Penetration Testing Case Study

The internal audit department at a very large financial institution was concerned about actual risk exposure to their internal environment. The IT security department which is an entirely separate division of the company had engaged a national firm in prior years to conduct their security assessments, but leaders of the internal audit division questioned the thoroughness of the assessments and sought a professional firm with enough expertise to determine if the past assessments were accurate.

TrustCC was called and an engagement scheduled to perform an internal security assessment at the organization. The larger, national security firm that had performed previous assessments had noted only minimal vulnerabilities – which is typical of a company that only runs automated tools. After just 3 days of effort, TrustCC consultants identified massive security weaknesses and obtained complete enterprise administration privileges in their environment. It only took a few minutes to identify poor control practices regarding the use of administrative level accounts and passwords.

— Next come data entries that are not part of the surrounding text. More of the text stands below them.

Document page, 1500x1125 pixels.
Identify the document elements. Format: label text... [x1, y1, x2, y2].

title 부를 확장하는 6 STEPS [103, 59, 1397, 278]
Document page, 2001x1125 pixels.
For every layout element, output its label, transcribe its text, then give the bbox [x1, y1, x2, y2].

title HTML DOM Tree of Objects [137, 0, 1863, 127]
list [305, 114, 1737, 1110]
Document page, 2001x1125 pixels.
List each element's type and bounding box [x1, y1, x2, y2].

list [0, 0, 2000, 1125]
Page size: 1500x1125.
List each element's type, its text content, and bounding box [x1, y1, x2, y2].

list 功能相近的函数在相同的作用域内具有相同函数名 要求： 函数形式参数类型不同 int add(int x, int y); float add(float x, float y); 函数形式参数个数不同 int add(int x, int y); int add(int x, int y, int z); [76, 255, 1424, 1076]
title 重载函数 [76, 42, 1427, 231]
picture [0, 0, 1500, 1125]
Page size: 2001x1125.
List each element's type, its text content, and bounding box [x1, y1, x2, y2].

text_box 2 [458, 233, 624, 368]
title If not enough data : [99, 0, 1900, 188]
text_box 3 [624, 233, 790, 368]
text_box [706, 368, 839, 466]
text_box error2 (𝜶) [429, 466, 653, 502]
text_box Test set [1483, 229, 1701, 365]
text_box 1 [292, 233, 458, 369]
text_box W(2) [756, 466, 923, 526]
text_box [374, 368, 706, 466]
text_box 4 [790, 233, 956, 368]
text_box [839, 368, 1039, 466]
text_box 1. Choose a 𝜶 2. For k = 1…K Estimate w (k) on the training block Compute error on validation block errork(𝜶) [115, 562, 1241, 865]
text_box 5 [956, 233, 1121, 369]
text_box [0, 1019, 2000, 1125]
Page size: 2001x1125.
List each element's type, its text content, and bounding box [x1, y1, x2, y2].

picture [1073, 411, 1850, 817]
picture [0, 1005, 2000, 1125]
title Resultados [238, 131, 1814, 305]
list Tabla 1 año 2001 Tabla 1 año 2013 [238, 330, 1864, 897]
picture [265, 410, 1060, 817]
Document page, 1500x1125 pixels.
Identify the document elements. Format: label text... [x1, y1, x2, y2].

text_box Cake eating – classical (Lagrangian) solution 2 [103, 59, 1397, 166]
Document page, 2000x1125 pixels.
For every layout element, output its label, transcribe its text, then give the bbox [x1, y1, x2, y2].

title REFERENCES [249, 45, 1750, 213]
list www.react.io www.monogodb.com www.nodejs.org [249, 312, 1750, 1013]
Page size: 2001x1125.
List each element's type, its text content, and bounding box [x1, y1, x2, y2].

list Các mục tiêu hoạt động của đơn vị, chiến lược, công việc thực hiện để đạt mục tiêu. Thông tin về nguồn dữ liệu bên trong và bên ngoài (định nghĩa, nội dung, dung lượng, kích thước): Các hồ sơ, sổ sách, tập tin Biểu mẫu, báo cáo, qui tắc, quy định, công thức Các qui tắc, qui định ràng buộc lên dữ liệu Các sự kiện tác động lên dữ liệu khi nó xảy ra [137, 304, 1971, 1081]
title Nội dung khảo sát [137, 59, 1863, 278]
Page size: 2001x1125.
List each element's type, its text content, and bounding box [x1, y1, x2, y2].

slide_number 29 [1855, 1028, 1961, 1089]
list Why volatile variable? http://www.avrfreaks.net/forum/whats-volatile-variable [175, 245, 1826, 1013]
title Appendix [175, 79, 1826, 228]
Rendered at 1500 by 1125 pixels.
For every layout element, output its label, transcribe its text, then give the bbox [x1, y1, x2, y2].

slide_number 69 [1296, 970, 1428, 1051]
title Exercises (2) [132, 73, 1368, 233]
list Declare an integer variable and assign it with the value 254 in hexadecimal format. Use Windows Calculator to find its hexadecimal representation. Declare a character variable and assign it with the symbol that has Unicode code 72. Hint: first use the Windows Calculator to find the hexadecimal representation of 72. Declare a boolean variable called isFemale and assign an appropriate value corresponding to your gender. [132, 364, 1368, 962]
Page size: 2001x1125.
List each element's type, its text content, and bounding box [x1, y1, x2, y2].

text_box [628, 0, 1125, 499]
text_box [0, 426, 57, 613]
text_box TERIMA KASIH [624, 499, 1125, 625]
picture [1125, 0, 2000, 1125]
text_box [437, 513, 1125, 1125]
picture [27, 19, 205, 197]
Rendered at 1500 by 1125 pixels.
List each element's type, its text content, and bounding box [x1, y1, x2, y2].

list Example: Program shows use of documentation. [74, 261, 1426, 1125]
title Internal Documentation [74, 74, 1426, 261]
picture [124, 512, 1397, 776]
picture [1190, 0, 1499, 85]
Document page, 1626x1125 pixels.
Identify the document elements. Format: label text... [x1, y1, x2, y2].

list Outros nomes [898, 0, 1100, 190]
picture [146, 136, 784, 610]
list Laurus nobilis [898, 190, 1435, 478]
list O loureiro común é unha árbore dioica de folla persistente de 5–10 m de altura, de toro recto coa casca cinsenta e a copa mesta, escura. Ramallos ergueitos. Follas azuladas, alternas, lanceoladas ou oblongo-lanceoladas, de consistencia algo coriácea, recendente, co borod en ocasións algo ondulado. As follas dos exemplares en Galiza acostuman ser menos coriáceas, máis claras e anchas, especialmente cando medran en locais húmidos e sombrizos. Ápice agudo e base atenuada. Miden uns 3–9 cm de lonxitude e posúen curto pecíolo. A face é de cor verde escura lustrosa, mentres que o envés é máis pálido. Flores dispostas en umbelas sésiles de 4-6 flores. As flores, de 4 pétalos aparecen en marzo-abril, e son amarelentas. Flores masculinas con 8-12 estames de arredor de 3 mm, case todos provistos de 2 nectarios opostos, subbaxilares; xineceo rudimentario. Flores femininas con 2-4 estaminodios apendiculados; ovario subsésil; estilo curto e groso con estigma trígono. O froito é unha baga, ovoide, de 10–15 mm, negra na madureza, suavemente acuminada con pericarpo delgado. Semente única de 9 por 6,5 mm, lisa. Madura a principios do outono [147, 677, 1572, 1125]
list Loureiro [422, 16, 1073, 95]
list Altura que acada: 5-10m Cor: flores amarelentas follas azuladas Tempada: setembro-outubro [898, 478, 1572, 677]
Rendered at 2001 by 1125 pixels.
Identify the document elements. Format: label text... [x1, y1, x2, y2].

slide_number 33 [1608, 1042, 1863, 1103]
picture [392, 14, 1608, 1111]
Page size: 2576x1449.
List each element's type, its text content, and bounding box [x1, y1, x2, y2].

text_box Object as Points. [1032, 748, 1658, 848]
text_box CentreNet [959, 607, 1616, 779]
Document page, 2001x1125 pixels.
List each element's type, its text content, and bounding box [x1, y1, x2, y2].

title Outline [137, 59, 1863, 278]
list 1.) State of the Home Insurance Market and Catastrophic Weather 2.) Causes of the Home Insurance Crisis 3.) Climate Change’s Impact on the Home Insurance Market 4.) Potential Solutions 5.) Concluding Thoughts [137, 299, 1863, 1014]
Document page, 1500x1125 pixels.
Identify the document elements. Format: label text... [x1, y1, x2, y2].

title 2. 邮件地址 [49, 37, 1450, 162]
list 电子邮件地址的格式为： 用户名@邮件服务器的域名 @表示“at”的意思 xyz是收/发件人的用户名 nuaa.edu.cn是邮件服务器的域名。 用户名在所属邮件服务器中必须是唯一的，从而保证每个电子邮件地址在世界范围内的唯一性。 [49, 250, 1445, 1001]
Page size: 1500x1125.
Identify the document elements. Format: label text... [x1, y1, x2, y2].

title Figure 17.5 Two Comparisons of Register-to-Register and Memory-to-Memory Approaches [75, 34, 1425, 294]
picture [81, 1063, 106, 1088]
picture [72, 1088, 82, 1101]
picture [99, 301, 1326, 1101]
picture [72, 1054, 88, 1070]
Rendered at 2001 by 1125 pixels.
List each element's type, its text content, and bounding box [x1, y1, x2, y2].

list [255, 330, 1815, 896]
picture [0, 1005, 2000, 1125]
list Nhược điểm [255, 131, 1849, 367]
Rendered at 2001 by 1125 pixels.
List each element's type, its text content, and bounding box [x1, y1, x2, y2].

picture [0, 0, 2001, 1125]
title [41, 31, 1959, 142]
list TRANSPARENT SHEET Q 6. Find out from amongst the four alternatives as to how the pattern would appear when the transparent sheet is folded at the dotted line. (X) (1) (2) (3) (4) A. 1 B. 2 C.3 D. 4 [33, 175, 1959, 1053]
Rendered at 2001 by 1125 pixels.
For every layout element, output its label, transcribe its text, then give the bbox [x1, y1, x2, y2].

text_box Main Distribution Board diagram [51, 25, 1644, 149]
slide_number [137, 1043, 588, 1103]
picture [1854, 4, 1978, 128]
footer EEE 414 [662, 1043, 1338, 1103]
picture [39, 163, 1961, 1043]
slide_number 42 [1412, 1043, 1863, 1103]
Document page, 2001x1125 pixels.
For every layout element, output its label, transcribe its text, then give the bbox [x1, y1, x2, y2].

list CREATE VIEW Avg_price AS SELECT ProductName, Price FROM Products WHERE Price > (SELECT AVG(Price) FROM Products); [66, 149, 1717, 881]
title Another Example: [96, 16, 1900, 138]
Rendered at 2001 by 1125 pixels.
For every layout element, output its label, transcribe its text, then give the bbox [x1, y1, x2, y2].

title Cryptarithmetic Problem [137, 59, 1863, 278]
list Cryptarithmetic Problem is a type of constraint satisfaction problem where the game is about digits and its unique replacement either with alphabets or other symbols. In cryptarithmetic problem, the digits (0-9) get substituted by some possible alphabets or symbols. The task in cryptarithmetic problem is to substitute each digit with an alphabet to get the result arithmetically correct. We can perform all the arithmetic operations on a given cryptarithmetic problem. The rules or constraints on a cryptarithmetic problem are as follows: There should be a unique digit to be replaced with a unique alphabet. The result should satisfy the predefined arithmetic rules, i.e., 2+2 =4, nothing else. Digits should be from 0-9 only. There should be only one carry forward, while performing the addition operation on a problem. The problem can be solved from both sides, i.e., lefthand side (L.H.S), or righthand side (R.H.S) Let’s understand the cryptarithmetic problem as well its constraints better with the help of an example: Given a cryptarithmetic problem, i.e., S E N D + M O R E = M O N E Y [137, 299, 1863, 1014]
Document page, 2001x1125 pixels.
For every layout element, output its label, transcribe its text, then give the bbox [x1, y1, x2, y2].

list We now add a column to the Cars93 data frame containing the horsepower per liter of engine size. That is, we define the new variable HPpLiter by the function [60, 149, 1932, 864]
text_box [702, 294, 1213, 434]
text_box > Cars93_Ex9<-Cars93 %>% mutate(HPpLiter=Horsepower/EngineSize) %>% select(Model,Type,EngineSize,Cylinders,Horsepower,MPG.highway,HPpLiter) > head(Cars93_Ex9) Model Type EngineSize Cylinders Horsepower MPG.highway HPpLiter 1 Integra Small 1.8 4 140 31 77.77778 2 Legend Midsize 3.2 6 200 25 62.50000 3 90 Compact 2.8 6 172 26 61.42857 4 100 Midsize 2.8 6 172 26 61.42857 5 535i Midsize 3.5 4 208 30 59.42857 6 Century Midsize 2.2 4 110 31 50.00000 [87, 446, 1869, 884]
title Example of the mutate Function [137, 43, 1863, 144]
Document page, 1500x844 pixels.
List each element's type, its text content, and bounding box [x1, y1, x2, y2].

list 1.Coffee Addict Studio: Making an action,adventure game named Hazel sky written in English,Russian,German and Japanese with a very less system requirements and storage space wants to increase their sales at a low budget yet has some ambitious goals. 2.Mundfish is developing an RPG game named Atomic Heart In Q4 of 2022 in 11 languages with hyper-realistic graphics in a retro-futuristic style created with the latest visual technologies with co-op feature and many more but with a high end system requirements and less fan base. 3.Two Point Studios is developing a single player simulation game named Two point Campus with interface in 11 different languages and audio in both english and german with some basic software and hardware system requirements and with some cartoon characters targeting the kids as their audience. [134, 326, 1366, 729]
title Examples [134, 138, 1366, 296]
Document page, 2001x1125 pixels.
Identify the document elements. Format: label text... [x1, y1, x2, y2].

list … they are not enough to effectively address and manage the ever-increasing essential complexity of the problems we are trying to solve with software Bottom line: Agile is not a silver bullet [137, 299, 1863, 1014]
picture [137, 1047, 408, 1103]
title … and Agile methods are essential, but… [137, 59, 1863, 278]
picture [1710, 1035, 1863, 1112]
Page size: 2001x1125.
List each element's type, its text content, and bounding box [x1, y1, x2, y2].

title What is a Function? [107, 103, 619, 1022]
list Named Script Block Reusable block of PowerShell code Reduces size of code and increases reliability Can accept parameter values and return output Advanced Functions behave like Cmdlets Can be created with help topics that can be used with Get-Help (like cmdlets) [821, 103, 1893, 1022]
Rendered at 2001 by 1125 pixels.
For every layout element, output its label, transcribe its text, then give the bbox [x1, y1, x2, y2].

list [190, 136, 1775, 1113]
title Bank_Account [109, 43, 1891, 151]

These issues were discovered using manual techniques and our deep knowledge of IT practices in general. The methods by which these types of issues are discovered require actual human knowledge and intervention and will often go undetected by automated tools.

Once the results were gathered, a report was prepared which gave the audit department the ammunition necessary to change the way the organization managed their security controls. TrustCC consultants also worked with the audit department and the IT security personnel to demonstrate and explain the methods used to discover their vulnerable systems so that the organization did not have to rely on a third party vendor to identify weaknesses.